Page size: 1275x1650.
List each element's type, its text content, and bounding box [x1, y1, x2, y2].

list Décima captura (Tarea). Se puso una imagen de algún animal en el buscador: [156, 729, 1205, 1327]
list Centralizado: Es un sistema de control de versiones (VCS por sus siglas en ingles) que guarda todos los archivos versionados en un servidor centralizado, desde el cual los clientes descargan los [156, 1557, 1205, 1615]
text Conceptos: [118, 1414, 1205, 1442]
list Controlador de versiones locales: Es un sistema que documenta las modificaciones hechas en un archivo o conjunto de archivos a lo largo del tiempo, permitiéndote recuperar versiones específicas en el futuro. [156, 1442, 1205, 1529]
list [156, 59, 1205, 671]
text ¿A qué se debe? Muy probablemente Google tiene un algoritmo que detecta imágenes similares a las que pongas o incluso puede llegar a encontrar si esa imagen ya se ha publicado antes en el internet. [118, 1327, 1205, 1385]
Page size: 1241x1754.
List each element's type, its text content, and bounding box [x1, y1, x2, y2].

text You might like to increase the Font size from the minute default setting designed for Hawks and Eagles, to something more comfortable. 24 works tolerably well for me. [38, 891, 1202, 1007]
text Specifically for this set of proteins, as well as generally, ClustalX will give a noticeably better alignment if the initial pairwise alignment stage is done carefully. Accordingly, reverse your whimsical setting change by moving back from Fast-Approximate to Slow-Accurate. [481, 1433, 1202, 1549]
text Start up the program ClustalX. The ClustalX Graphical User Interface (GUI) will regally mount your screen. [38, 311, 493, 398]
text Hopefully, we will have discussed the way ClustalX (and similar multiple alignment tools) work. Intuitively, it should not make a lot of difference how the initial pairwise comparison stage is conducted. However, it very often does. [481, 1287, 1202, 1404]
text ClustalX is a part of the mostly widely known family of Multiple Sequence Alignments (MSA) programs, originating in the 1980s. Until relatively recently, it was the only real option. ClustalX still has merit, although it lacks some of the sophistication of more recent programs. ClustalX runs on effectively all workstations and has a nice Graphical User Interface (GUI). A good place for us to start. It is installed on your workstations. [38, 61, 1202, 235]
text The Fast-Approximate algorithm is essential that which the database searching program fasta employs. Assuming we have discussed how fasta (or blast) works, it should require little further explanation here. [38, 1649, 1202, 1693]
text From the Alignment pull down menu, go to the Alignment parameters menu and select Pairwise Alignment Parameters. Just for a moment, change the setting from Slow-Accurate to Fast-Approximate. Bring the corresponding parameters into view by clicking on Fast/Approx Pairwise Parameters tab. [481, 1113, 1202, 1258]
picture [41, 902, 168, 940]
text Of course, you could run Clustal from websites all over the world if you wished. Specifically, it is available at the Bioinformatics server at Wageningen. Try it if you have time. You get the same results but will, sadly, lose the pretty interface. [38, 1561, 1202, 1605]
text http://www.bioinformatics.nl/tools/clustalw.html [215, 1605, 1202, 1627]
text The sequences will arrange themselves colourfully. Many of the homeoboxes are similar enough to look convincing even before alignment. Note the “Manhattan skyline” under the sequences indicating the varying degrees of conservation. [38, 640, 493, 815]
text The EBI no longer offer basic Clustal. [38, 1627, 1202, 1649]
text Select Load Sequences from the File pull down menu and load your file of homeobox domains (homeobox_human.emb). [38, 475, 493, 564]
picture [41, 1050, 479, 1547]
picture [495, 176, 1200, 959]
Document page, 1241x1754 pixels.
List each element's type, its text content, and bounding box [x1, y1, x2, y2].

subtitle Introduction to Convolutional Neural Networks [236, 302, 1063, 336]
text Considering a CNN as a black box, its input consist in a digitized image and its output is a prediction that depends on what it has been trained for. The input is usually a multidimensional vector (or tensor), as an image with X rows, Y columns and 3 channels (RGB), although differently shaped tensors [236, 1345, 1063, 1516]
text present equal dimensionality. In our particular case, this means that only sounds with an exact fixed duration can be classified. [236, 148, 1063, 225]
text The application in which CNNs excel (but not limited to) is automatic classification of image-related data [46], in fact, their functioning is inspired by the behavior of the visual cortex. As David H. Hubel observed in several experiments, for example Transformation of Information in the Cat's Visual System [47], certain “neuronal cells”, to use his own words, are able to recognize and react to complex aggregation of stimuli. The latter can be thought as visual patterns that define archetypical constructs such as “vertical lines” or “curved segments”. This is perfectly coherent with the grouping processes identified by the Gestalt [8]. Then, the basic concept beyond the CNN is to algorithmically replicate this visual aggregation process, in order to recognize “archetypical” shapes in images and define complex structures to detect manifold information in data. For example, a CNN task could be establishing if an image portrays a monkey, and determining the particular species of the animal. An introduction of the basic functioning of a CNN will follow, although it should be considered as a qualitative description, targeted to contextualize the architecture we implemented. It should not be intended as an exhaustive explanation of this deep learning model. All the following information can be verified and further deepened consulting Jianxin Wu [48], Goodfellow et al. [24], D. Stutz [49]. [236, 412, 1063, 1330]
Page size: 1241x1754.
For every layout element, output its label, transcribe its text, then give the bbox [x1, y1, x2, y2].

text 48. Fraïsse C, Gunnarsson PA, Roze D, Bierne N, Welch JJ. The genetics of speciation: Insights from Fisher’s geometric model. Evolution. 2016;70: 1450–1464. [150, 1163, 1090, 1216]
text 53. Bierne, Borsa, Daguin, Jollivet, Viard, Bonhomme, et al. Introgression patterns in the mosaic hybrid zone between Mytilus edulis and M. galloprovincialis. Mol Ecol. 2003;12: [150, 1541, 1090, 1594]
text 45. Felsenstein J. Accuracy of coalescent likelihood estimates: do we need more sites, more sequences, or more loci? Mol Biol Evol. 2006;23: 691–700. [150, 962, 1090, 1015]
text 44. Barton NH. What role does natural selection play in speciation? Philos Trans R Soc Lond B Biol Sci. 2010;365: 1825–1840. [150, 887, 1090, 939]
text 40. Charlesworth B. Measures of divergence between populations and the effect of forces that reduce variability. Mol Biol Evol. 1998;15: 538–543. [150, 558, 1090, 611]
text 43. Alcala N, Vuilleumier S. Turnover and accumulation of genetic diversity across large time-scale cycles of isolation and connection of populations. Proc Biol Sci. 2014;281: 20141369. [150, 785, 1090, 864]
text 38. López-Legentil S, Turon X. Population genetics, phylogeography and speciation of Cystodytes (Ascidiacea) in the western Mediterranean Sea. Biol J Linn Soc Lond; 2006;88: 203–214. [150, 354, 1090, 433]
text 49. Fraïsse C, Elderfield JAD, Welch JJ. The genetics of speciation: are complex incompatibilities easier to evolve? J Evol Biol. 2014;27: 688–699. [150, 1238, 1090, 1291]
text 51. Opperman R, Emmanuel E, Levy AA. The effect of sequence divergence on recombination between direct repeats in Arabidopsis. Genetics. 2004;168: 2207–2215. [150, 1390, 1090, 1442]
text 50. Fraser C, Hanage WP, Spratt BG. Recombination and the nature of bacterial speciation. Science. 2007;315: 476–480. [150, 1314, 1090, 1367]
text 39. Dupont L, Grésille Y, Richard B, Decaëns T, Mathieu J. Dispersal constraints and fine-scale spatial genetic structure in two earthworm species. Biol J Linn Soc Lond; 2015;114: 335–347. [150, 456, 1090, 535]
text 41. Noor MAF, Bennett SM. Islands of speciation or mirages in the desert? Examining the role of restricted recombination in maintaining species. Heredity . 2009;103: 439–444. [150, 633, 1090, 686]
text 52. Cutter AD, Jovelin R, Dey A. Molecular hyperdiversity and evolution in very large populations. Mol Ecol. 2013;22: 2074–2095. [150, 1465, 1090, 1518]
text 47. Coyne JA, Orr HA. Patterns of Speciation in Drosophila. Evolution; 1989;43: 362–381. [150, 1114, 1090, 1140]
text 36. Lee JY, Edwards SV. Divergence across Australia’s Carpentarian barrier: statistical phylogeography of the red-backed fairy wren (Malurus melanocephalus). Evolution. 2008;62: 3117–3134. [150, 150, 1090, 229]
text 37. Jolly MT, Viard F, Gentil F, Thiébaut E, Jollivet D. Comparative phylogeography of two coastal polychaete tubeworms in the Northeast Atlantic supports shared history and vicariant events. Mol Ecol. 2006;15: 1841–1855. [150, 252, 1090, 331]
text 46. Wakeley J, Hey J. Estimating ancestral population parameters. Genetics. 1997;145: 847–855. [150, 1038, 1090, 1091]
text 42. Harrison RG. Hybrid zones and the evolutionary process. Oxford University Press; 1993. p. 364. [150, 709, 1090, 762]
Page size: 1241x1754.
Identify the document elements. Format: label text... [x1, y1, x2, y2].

********

§ Assigned task
Scan the entries above for the word "versiones", then copy every line in which it occurs.

§ Result of the task
list Centralizado: Es un sistema de control de versiones (VCS por sus siglas en ingles) que guarda todos los archivos versionados en un servidor centralizado, desde el cual los clientes descargan los [156, 1557, 1205, 1615]
list Controlador de versiones locales: Es un sistema que documenta las modificaciones hechas en un archivo o conjunto de archivos a lo largo del tiempo, permitiéndote recuperar versiones específicas en el futuro. [156, 1442, 1205, 1529]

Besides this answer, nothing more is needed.